Zhen Dong (Hangzhou / CN), Wenhao Jiang (Hangzhou / CN), Jiayi Chen (Hangzhou / CN), Chunlong Wu (Hangzhou / CN), Pingping Hu (Hangzhou / CN), Ting Chen (Hangzhou / CN), Xuan Ding (Hangzhou / CN), Shu Zheng (Hangzhou / CN), Kiryl Piatkevich (Hangzhou / CN), Yi Zhu (Hangzhou / CN), Tiannan Guo (Hangzhou / CN)
Introduction
Understanding tissue heterogeneity is crucial for studying disease evolution and drug targets. High-throughput spatial proteomics with subcellular resolution can significantly advance this field. Current antibody-based techniques like CODEX offer subcellular resolution but are limited in throughput and antibody availability, hindering new protein biomarker discovery. Mass spectrometry (MS) methods like MALDI-MS do not require antibodies but can only characterize a limited number of peptides and proteins. Improvements in MS instruments have made it feasible to analyze minute tissue samples via laser microdissection (LCM), as demonstrated by methods such as LCM-nanoPOTs and LCM-DVP. However, LCM-based methods may compromise sample quality, rely heavily on expertise, and face technical bottlenecks for samples with resolutions below 10-20 µm.
Methods
Here we present a spatial proteomics technology, termed filter-aided expansion proteomics (FAXP), using hydrogel-based tissue expansion and data-independent acquisition (DIA) MS for proteomics of formalin-fixed paraffin-embedded (FFPE) specimens. The FFPE tissue sections are embedded in customized hydrogel and can be expanded by a linear scale of 4-5 folds. After expansion, a minute tissue area, down to near single cell level, could be manually dissected and subject to DIA-based MS analysis.
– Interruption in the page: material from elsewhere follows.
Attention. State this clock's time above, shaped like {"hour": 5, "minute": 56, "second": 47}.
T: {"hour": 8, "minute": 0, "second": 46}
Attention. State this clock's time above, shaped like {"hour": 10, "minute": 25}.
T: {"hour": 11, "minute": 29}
To achieve subcellular resolution, we further enhance FAXP by combining iterative tissue expansion with super-resolution imaging, LCM, robotics, and advanced MS techniques. This combination overcomes the resolution limits of LCM, enabling spatial subcellular proteomics analysis.
Results
Compared to our original ProteomEx method1, FAXP, now partially automated via robotics, achieves a 14.5-fold increase in volumetric resolution of sample preparation. It generates a higher peptide yield, resulting in a 250% rise in protein identifications, while reducing sample preparation time by 50%, leading to identification of over 6700 proteins from FFPE specimens containing different stages of malignant changes of colorectal adenomas at specific positions.
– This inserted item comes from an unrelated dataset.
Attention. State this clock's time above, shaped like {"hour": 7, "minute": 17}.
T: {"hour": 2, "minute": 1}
Building on FAXP, we iteratively expand cells and tissue samples from 512-fold to over 8000-fold in volume. This new strategy enables sub-100 nm super-resolution imaging using conventional confocal microscopes (e.g., Zeiss 980). Assisted by super-resolution imaging, we have delineated intricate subcellular organelle structures and identified nearly 2000 proteins from a single bona fide nucleus. Next, we plan to map smaller organelles like mitochondria and analyze them in AD mouse models for key factors.
Conclusions
A novel spatial proteomics technology, FAXP, has been developed and implemented on clinical FFPE samples, enabling subcellular analysis guided by imaging. In this presentation, we will discuss its technical details, utility, pros, and cons.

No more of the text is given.